Questa esternalizzazione alla “occhio non vede, cuore non duole” della povertà e del veleno non scompars semplicemente perché ci copriamo gli occhi con visori per la realtà virtuale, immergendoci in una realtà alternativa. Casomai, più a lungo ignoriamo le ripercussioni sociali, economiche e ambientali, più diventano un problema. Ciò a sua volta diventa motivo per ritirarci ancora di più, per più isolazionismo e fantasie apocalittiche – e tecnologie e fantasie apocalittiche sempre più deliranti. E’ un ciclo che si autoalimenta.

Più ci impegniamo in questa visione del mondo, più finiamo per vedere gli esseri umani come il problema e la tecnologia come la soluzione. L’essenza stessa di ciò che fa di noi esseri umani viene trattata più come un baco che come una caratteristica. Nonostante i preconcetti che incorporano, le tecnologie vengono dichiarate neutrali. Ogni cattivo comportamento che possono indurre in noi è solo un riflesso del marcio che alberga in noi. E’ come se qualche innata violenza primitiva in noi fosse colpevole dei nostri guai.

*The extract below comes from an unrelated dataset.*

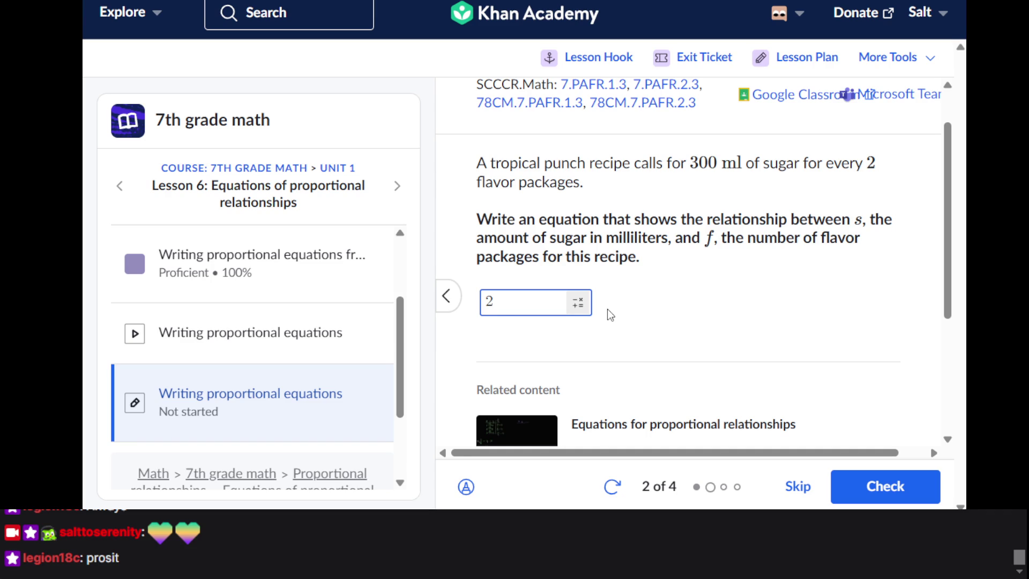
{"action": "key", "text": "BackSpace"}
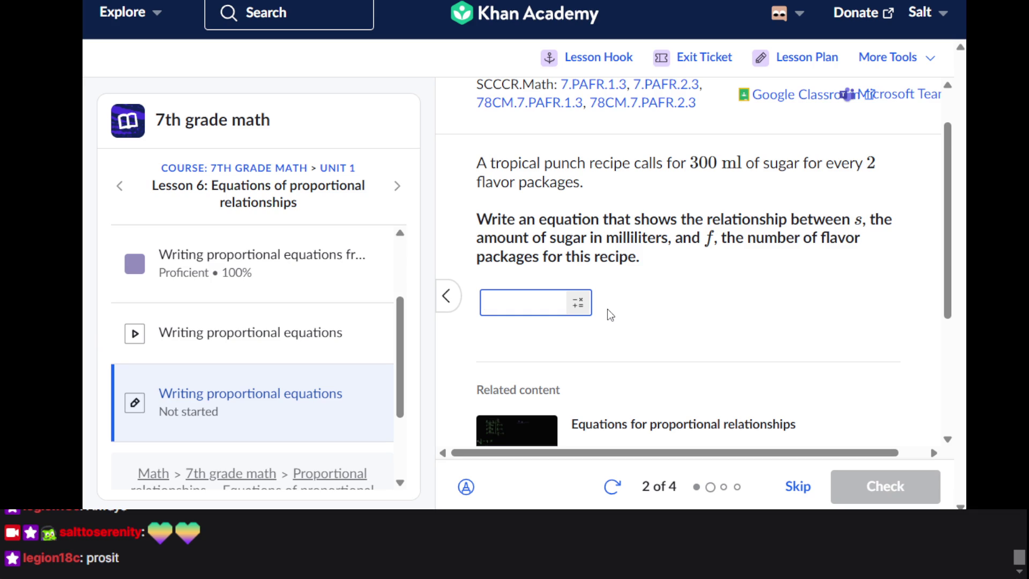
{"action": "type", "text": "s"}
{"action": "key", "text": "BackSpace"}
{"action": "type", "text": "f"}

Proprio come l’inefficienza del mercato locale dei taxi si può “risolvere” con un’app che manda in rovina gli autisti umani, le fastidiose incoerenze della psiche umana si possono correggere con un upgrade digitale o genetico.

In ultima istanza, secondo l’ortodossia tecnosoluzionista, il futuro dell’umanità raggiunge il suo apogeo facendol’upload della nostra coscienza a un computer o forse meglio, accettando la tecnologia stessa come nostro successore evolutivo. Come membri di una setta gnostica, aneliamo a entrare nella fase trascendente del nostro sviluppo, scartando i nostri corpi e lasciandoceli indietro, assieme ai nostri peccati e guai.

I nostri film e serie televisive mettono in atto per noi queste fantasie. Le serie con zombie disegnano un  post-apocalisse dove le persone non sono meglio dei non-morti – e sembrano rendersene conto. Peggio ancora, questi spettacoli invitano gli spettatori a immaginare il futuro come una battaglia a somma zero tra gli umani sopravvissuti, dove la sopravvivenza di un gruppo dipende dalla morte di un altro. Anche Westworld —basato su un romanzo di fantascienza dove i robot impazziscono – finì nella seconda stagione con una rivelazione finale: gli esseri umani sono più semplici e prevedibili dell’intelligenza artificiale che creiamo. I robot imparano che ciascuno di noi può essere ridotto a poche righe di codice, e che siamo incapaci di fare scelte volontarie. Persino i robot in quella serie vogliono sfuggire ai confini dei propri corpi e passare il resto della loro vita in una simulazione informatica.